Grób jest pusty, pełen wiary, na całunie krwią zbroczona
twarz wyryta. Owe płótno pokazuje Mękę Pańską,
czyn człowieka i haniebną śmierć okrutną.
Krzyż otworzył swe ramiona i oznajmił ludziom wszędy,
że człowieka stać na wszystko, nawet z Bogiem się nie liczy.
Gdzie jest człowiek, tam są błędy, okrucieństwo i wyroki..
Krzyż przeszkodą dziś dla ludzi, ślad historii się zaciera.

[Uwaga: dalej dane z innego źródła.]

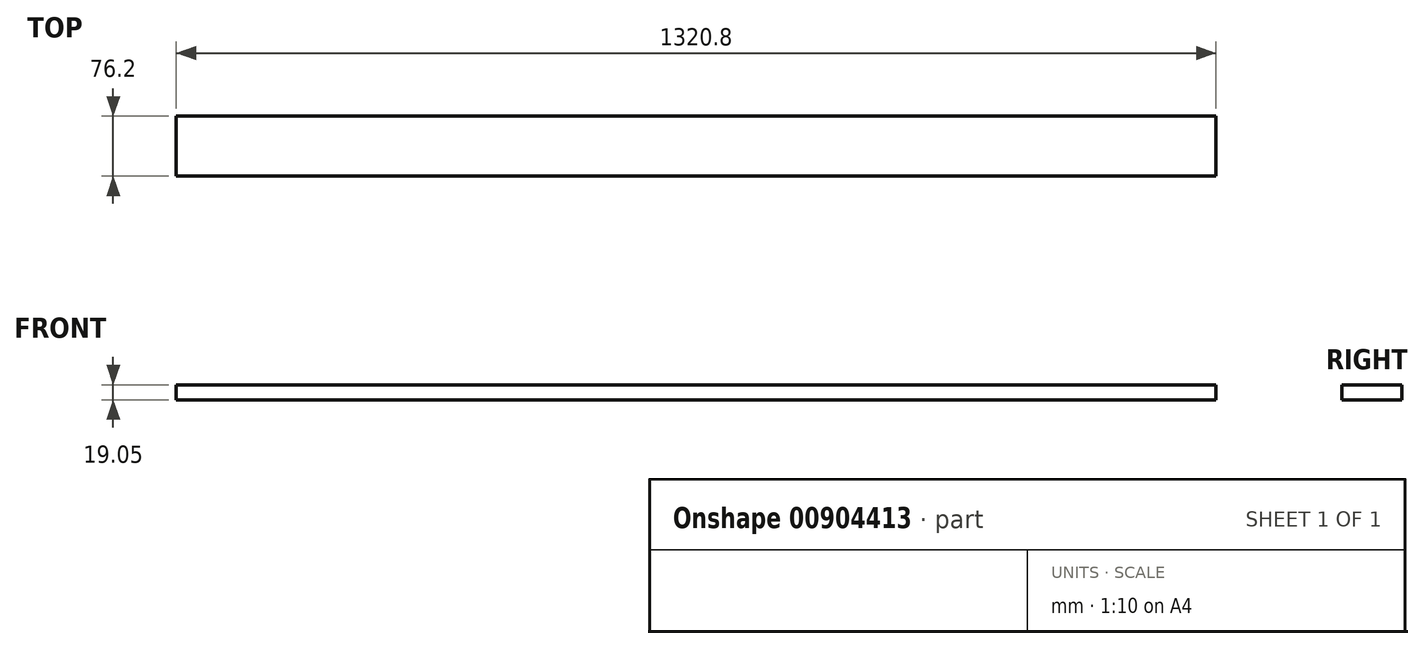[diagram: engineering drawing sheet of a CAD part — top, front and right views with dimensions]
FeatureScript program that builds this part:
annotation { "Feature Type Name" : "Feature", "Feature Type Description" : "" }
export const myFeature = defineFeature(function(context is Context, id is Id, definition is map)
    precondition{}
    {
        {
            var Q0;
            Q0=qCreatedBy(makeId("Top.planeOp"),FACE);
            var sketch = newSketch(context, id + "F0", { "sketchPlane" : qUnion([Q0])});
            skLineSegment(sketch, "E0.bottom", {"start": v(0, 0) * mm, "end": v(1320.8, 0) * mm});
            skLineSegment(sketch, "E0.top", {"start": v(0, 76.2) * mm, "end": v(1320.8, 76.2) * mm});
            skLineSegment(sketch, "E0.left", {"start": v(0, 0) * mm, "end": v(0, 76.2) * mm});
            skLineSegment(sketch, "E0.right", {"start": v(1320.8, 0) * mm, "end": v(1320.8, 76.2) * mm});
            skSolve(sketch);
        }
        {
            var Q0;
            Q0 = qSketchRegion(id + "F0", true);
            extrude(context, id + "F1", {"entities" : qUnion([Q0]), "depth" : 19.05 * mm, "offsetDistance" : 25.4 * mm});
        }
    });
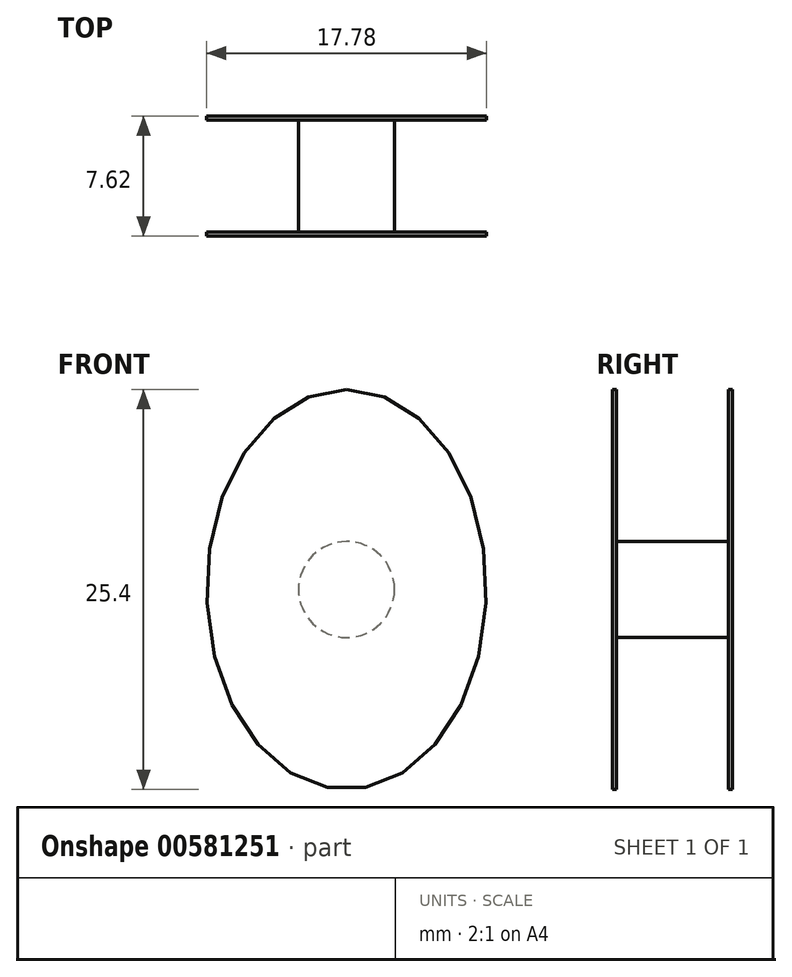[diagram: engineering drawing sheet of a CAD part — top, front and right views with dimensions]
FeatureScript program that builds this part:
annotation { "Feature Type Name" : "Feature", "Feature Type Description" : "" }
export const myFeature = defineFeature(function(context is Context, id is Id, definition is map)
    precondition{}
    {
        {
            var Q0;
            Q0=qCreatedBy(makeId("Front.planeOp"),FACE);
            var sketch = newSketch(context, id + "F0", { "sketchPlane" : qUnion([Q0])});
            skCircle(sketch, "E0", {"center": v(0, 0) * mm, "radius": 3.05 * mm});
            skSolve(sketch);
        }
        {
            var Q0;
            Q0=makeQuery(id+"F0.imprint","IMPRINT",FACE,{"disambiguationData":[TD([[makeQuery(id+"F0.imprint","IMPRINT",EDGE,{"derivedFrom":sQuery(id+"F0.wireOp",EDGE,"E0")}),1.0]])]});
            var Q1;
            Q1=sQuery(id+"F0.wireOp",EDGE,"E0");
            extrude(context, id + "F1", {"entities" : qUnion([Q0]), "surfaceEntities" : qUnion([Q1]), "depth" : 3.8 * mm, "offsetDistance" : 25.4 * mm});
        }
        {
            var Q0;
            Q0=makeQuery(id+"F1.opExtrude","CAP_FACE",FACE,{"disambiguationData":[OSD([sQuery(id+"F0.wireOp",EDGE,"E0")])],"isStart":false});
            var sketch = newSketch(context, id + "F2", { "sketchPlane" : qUnion([Q0])});
            skEllipse(sketch, "E1", {"center": v(0, 0) * mm, "majorRadius": 12.7 * mm, "minorRadius": 8.9 * mm, "majorAxis": v(0, 1)});
            skSolve(sketch);
        }
        {
            var Q0;
            Q0=makeQuery(id+"F2.imprint","IMPRINT",FACE,{"disambiguationData":[TD([[makeQuery(id+"F2.imprint","IMPRINT",EDGE,{"derivedFrom":sQuery(id+"F2.wireOp",EDGE,"E1")}),1.0]])]});
            var Q1;
            Q1=sQuery(id+"F2.wireOp",EDGE,"E1");
            extrude(context, id + "F3", {"entities" : qUnion([Q0]), "operationType" : NewBodyOperationType.ADD, "surfaceEntities" : qUnion([Q1]), "oppositeDirection" : true, "depth" : 0.25 * mm, "offsetDistance" : 25.4 * mm});
        }
        {
            var Q0;
            Q0=makeQuery(id+"F1.opExtrude","SWEPT_BODY",BODY,{"disambiguationData":[OSD([sQuery(id+"F0.wireOp",EDGE,"E0")])]});
            var Q1;
            Q1=qCreatedBy(makeId("Front.planeOp"),FACE);
            mirror(context, id + "F4", {"operationType" : NewBodyOperationType.ADD, "entities" : qUnion([Q0]), "mirrorPlane" : qUnion([Q1])});
        }
    });
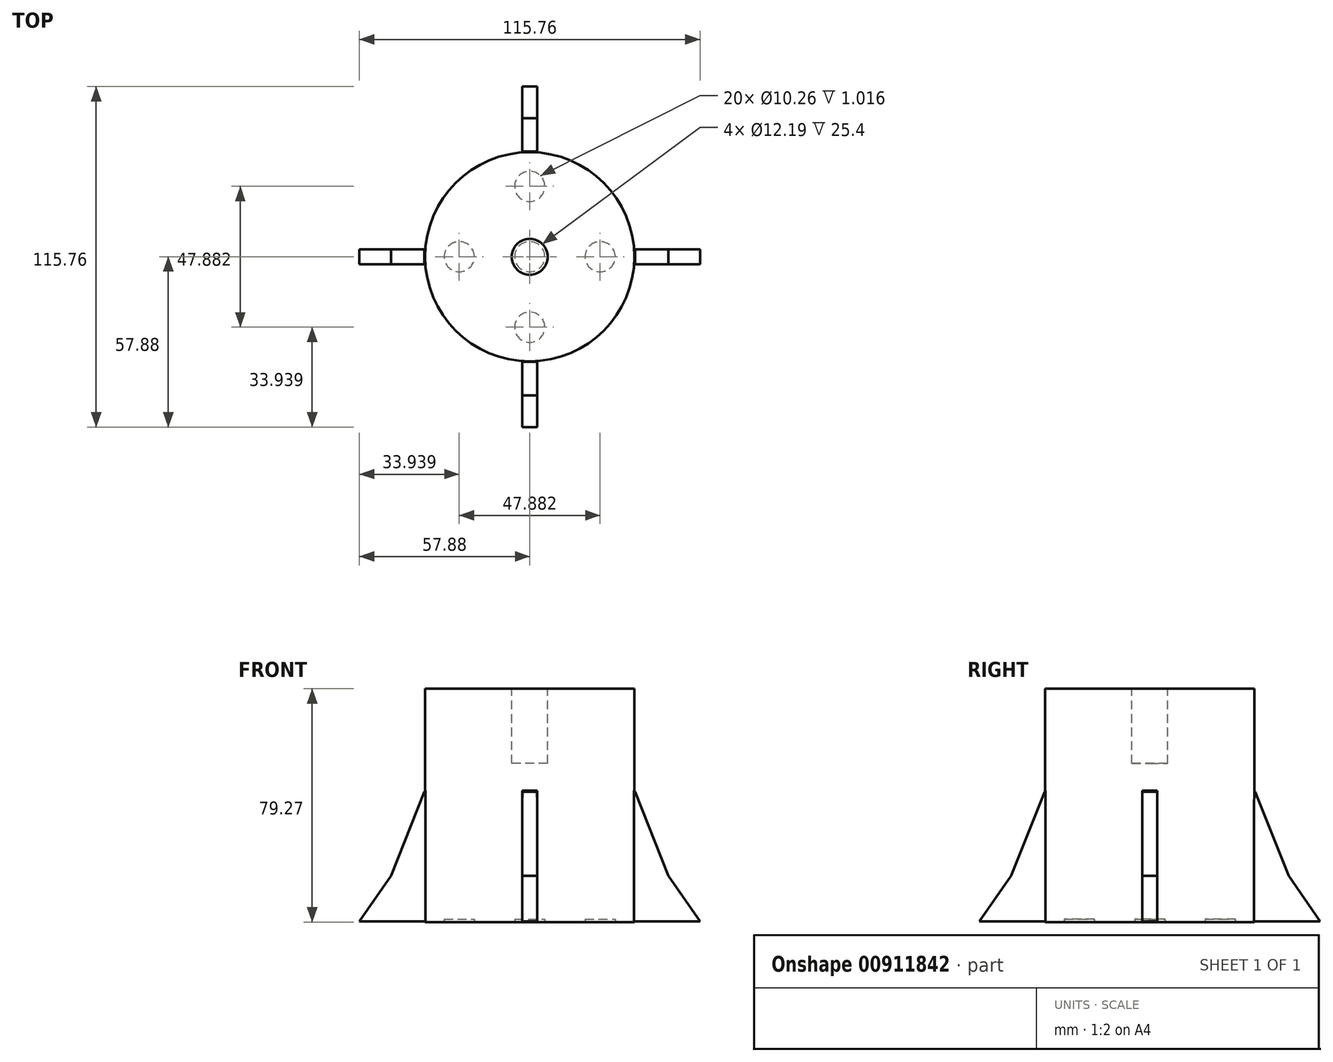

Piłat dłonie swe obmywa przed wyrokiem, po wyroku,
później włócznie do nich bierze i zanurza w świętym boku.
Grób otwarty, śpiące straże i złożone w grobie płótno
otwierają ludziom oczy i historię głoszą smutną.
Na całunie kontur twarzy krwią zbroczonej przez
człowieka. Pełen trwogi bok rozdarty niczym niebo błyskawicą.
I korony ślad cierniowej utkwił w skroni jak kotwica.
Kat dokonał swego czynu i uwolnił Barabasza,
a niewinność skatowana wciąż na prawdę oczekuje.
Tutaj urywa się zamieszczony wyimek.